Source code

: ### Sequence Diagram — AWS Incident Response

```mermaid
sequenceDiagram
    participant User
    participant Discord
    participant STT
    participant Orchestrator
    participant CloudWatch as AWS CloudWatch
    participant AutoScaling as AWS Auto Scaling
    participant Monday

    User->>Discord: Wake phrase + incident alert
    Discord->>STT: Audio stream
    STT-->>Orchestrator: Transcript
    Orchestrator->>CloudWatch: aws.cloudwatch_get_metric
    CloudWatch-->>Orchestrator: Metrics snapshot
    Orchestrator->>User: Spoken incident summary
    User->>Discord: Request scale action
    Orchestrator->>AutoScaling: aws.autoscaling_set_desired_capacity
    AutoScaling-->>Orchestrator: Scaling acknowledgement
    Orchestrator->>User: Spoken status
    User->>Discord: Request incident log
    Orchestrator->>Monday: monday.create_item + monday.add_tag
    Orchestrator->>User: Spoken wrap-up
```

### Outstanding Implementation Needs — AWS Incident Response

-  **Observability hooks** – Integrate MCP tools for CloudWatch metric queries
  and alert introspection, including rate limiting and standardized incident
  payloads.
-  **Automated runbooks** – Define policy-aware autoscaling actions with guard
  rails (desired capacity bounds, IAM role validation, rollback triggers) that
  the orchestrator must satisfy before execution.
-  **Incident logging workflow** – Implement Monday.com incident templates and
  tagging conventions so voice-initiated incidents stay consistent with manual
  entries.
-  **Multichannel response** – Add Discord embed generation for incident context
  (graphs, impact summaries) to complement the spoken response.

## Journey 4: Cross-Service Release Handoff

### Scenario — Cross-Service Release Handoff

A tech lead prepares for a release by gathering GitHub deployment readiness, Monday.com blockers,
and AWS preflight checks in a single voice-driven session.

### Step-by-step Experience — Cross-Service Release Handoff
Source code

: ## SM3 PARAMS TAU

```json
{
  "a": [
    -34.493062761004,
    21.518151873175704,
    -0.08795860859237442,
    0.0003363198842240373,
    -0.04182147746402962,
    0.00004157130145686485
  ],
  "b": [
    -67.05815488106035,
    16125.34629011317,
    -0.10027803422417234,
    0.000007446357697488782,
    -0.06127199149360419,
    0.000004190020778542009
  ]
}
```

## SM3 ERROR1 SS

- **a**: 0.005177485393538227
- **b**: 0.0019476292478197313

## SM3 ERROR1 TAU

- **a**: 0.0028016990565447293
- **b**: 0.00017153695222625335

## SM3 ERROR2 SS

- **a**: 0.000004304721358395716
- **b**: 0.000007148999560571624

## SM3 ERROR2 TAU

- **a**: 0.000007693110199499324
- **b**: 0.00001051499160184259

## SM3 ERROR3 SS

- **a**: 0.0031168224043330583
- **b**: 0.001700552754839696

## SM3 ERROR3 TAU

***

• Exercise: Give the number of lines that include the word "alert" in the listing. Nothing else belongs in the reply.

• Solution to this problem: 2